It is 2pm Universal Coordinated Time (utc) on August 18th and all over the world people are dialling in to a fortnightly “core developers” Zoom call, which is broadcast live on YouTube to anyone who wants to watch. None of the participants have their cameras on. Most appear as just black squares with names—including one labelled Vitalik, behind which lurks Vitalik Buterin, the inventor of Ethereum.

A handful of users have adopted a panda avatar, with cartoon faces swaying and smiling in time to their human counterparts. That they picked the monochrome bear is thanks to Hsiao Wei Wang, an Ethereum researcher, who created a meme showing two bears, one black and one white, doing the “fusion dance” from Dragon Ball z, a popular anime show. In the show the dance fuses two creatures into a single, stronger one. The panda—a combination of the two bears—has since become a symbol for “the merge”.

The merge is the name the crypto-community has given to the point at which the Ethereum blockchain will transition from using “proof-of-work” as a consensus mechanism, the method by which all the computers maintaining a blockchain agree to add new transactions to it, to using “proof-of-stake”. They call it the merge because, for almost two years, a separate proof-of-stake blockchain, called the Beacon chain, has been whirring alongside the original Ethereum one for developers to test, improve and test again. The Zoom call is for the developers to agree on when the two chains will join together. The date and time of the event will depend on how much computer power is being used to maintain the blockchain, but should happen at around 1am utc on September 15th.

This is no mere technical tweak. It is a complete overhaul of a $200bn piece of software that has been running for seven years, which will, if all goes to plan, be implemented with no downtime. People in crypto like to compare the process to changing the engine of an aeroplane mid-flight. Proof-of-work is hugely energy intensive, requiring vast amounts of computing power, and has resulted in blockchains, like Ethereum and Bitcoin, consuming as much energy as small countries. Proof-of-stake will require 99.9% less energy to maintain. The effect on emissions will be as though, overnight, the Netherlands had been switched off (see chart). More important still, the merge will, if successful, suggest that Ethereum has the capacity for self-improvement, opening the door to more sweeping changes.

Crypto is in need of good news, for the past year has been a torrid one. A handful of dodgy deposit-taking ventures have gone bust, wiping out savings; a crypto hedge fund has blown up; a stablecoin was revealed to be anything but stable. The total market capitalisation of crypto has crashed to around $1trn, about $2trn lower than it was this time last year. Ethereum’s improvements would not unpick any of this destruction. But, by reducing its environmental impact and highlighting the potential for future improvements, it would suggest that crypto has a brighter future than many now appreciate.

The idea for the Ethereum blockchain was first published in 2014 by Mr Buterin. As with Bitcoin, it is a large database of all the transactions that have ever taken place in the cryptocurrency. But Mr Buterin’s crucial insight was that the blockchain could do much more than that—it could also keep track of lines of code. This allows Ethereum to record transfers of the currency, but also of all the assets and functions that are maintained in “smart-contracts”, self-executing agreements in which a chain of actions follows when certain conditions are met. That Ethereum validates code has made it possible for developers to build a large network of financial institutions, like exchanges and lenders, in code on the Ethereum blockchain.

**Source excerpt**.
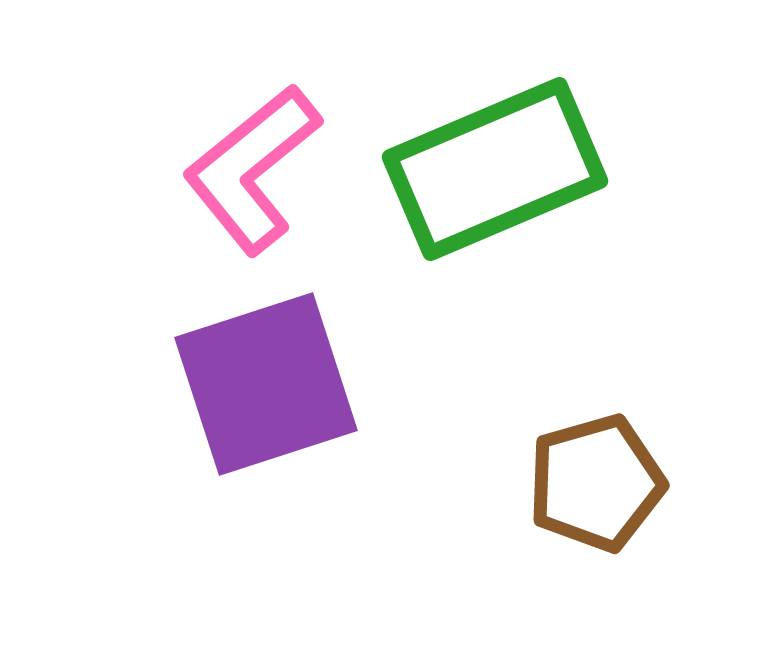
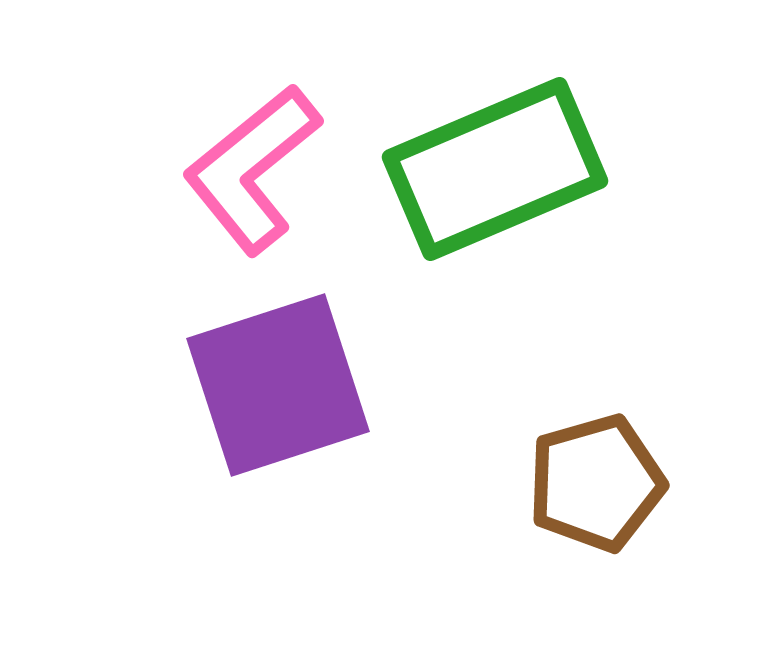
purple square: moved 12 px right, 1 px down
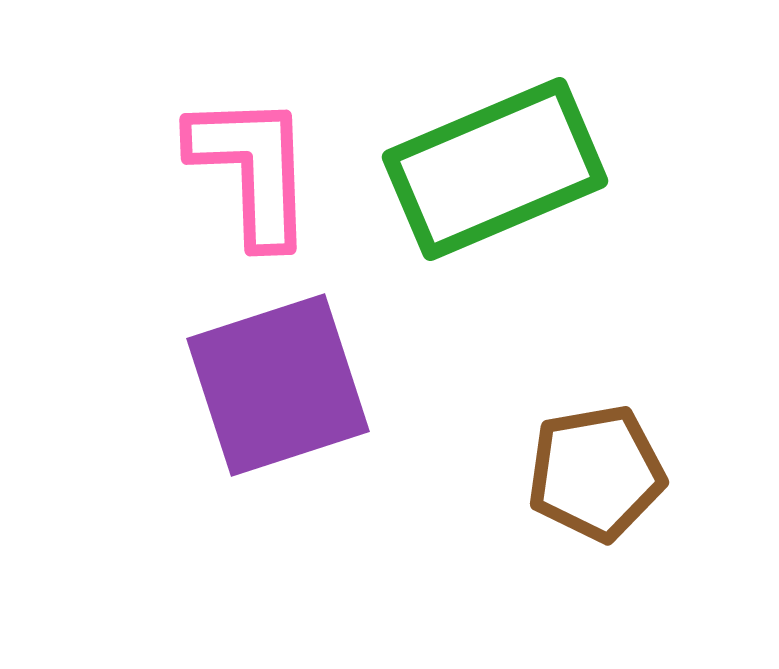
pink L-shape: rotated 127 degrees clockwise
brown pentagon: moved 10 px up; rotated 6 degrees clockwise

**Work instructions**.
A: Please rewrite the paragraph beginning "This is no mere technical tweak" from the Ethereum merge article as a short bulleted list that keeps its main facts.
B: Carry on the article about the Ethereum merge, starting after its last sentence.

**Replies**.
A:
- The merge is a complete overhaul of a $200bn piece of software that has been running for seven years, and it is meant to happen with no downtime.
- People in crypto compare it to changing an airplane's engine mid-flight.
- Proof-of-work needs vast computing power, so blockchains like Ethereum and Bitcoin use as much energy as small countries.
- Proof-of-stake will need 99.9% less energy, an emissions cut like switching off the Netherlands overnight.
- If it succeeds, the merge will suggest Ethereum can improve itself, which opens the door to more sweeping changes.

B:
The blockchain is maintained by about a dozen pieces of software, called “clients”, that are worked on by the core developers. The clients are built in a variety of programming languages, including Go, Rust, Java and C# , and the software is run by the “nodes”—computers that run the client software to maintain the history of the Ethereum blockchain. All decisions about what to do, and whether upgrades will be implemented, are made by a consensus among developers, ether-holders and people who have built applications on top of Ethereum or listed real-world assets on the blockchain. Any plans and code are published in real-time on GitHub, a repository for programmers. The core developers meet, as pandas or otherwise, to discuss potential upgrades every two weeks. Anyone can in theory become a core developer just by working on the software.

The result is that developers are a rag-tag bunch. Some are employed by firms like ConsenSys, a Brooklyn-based blockchain-software firm established by Joe Lubin, one of the handful of people who helped found Ethereum after Mr Buterin published his white paper in 2014. Some are employed by the Ethereum Foundation, a non-profit organisation set up in Zug, Switzerland, in 2014 with the proceeds of the sale of ether tokens. Others are hobbyists incentivised to help out because they hold tokens. At least 122 developers in 30 countries have worked on the merge software.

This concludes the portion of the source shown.